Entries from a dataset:
=-=-=

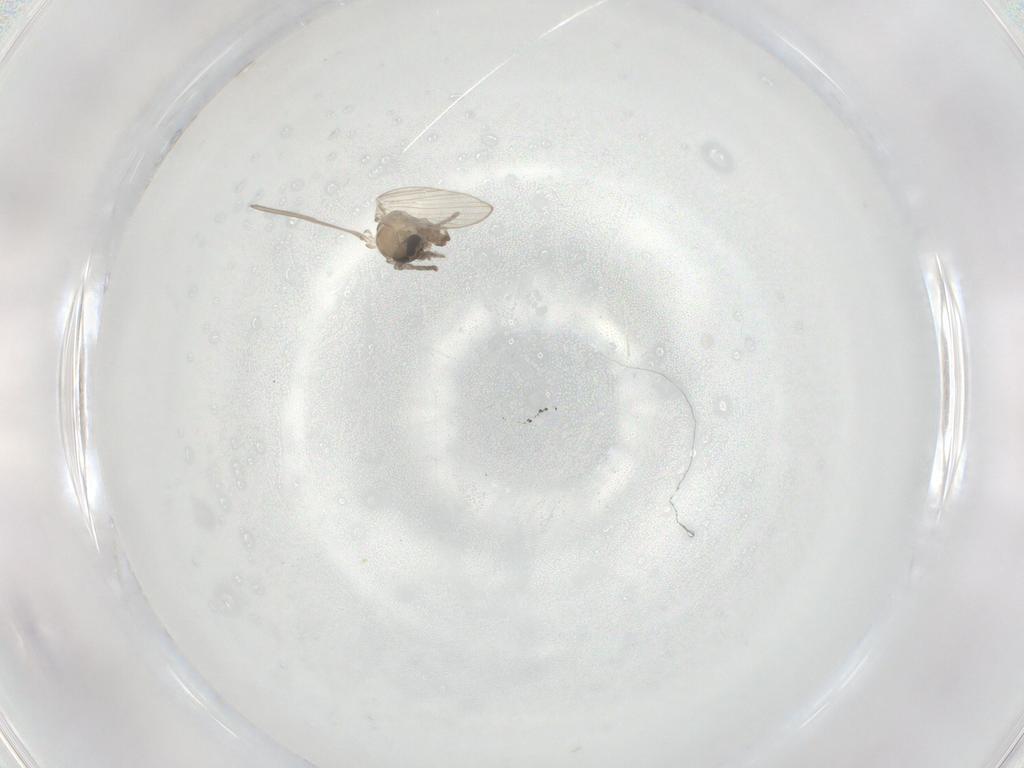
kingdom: Animalia
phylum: Arthropoda
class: Insecta
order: Diptera
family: Psychodidae
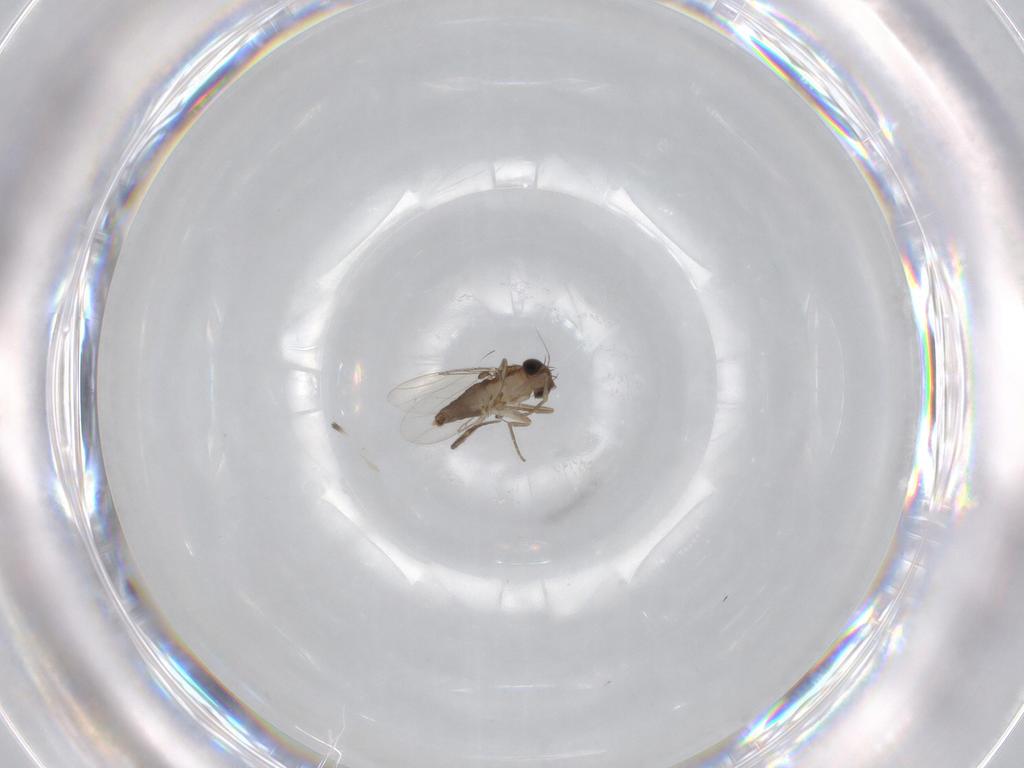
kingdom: Animalia
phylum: Arthropoda
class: Insecta
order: Diptera
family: Phoridae
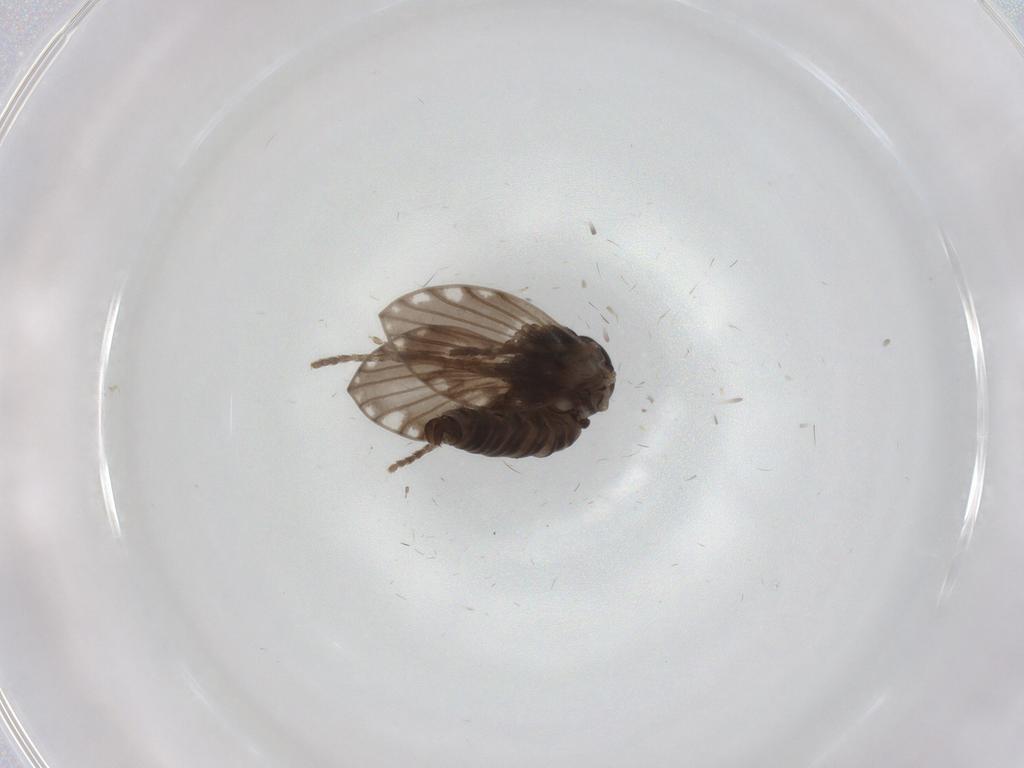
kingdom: Animalia
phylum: Arthropoda
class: Insecta
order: Diptera
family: Psychodidae
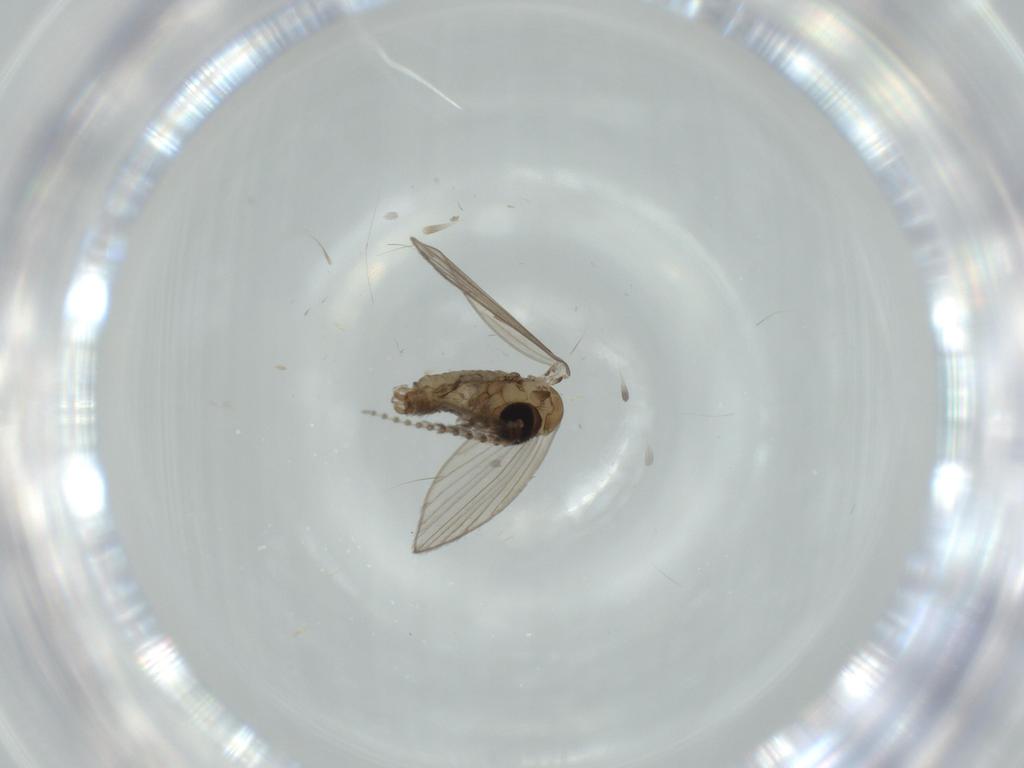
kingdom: Animalia
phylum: Arthropoda
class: Insecta
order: Diptera
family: Psychodidae
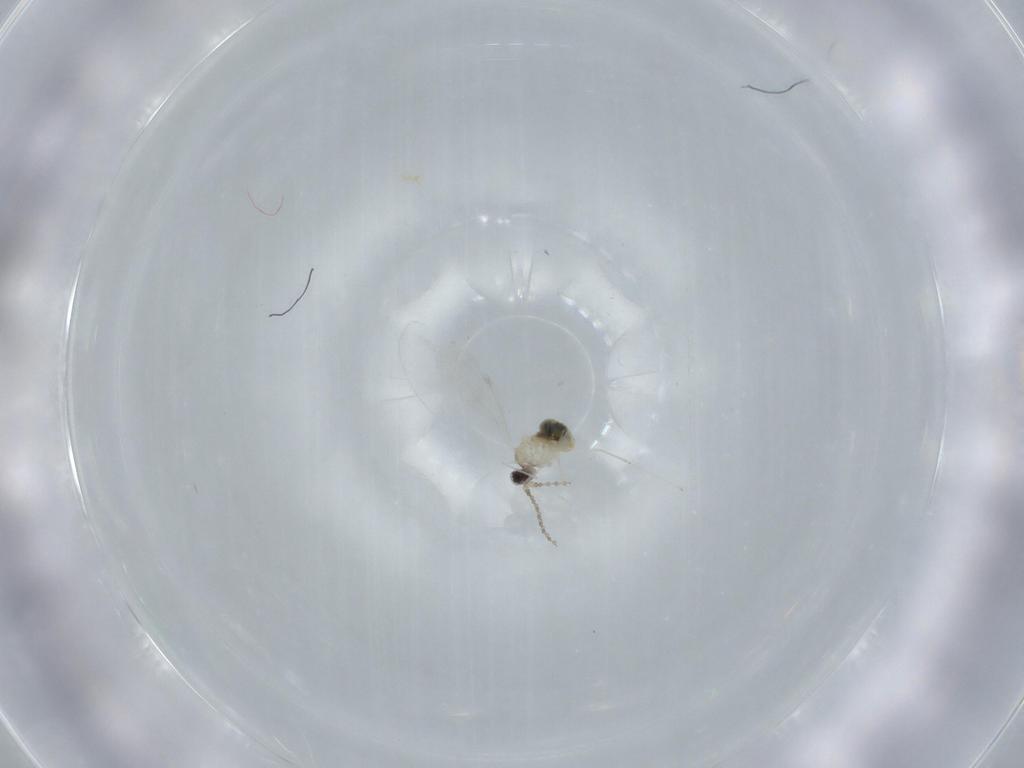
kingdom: Animalia
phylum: Arthropoda
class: Insecta
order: Diptera
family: Cecidomyiidae
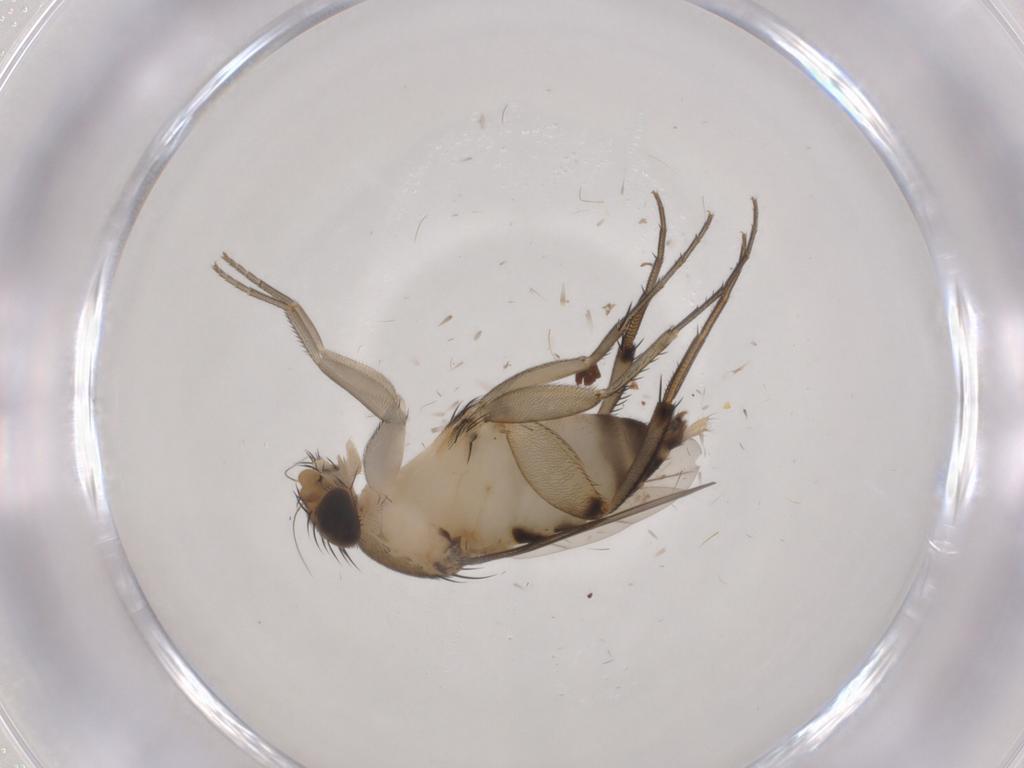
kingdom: Animalia
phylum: Arthropoda
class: Insecta
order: Diptera
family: Phoridae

=-=-=

*Instruction:*
Copy the lines of all the entries above word for word, leaving out the pictures.

*Solution to this task:*
kingdom: Animalia
phylum: Arthropoda
class: Insecta
order: Diptera
family: Psychodidae
kingdom: Animalia
phylum: Arthropoda
class: Insecta
order: Diptera
family: Phoridae
kingdom: Animalia
phylum: Arthropoda
class: Insecta
order: Diptera
family: Psychodidae
kingdom: Animalia
phylum: Arthropoda
class: Insecta
order: Diptera
family: Psychodidae
kingdom: Animalia
phylum: Arthropoda
class: Insecta
order: Diptera
family: Cecidomyiidae
kingdom: Animalia
phylum: Arthropoda
class: Insecta
order: Diptera
family: Phoridae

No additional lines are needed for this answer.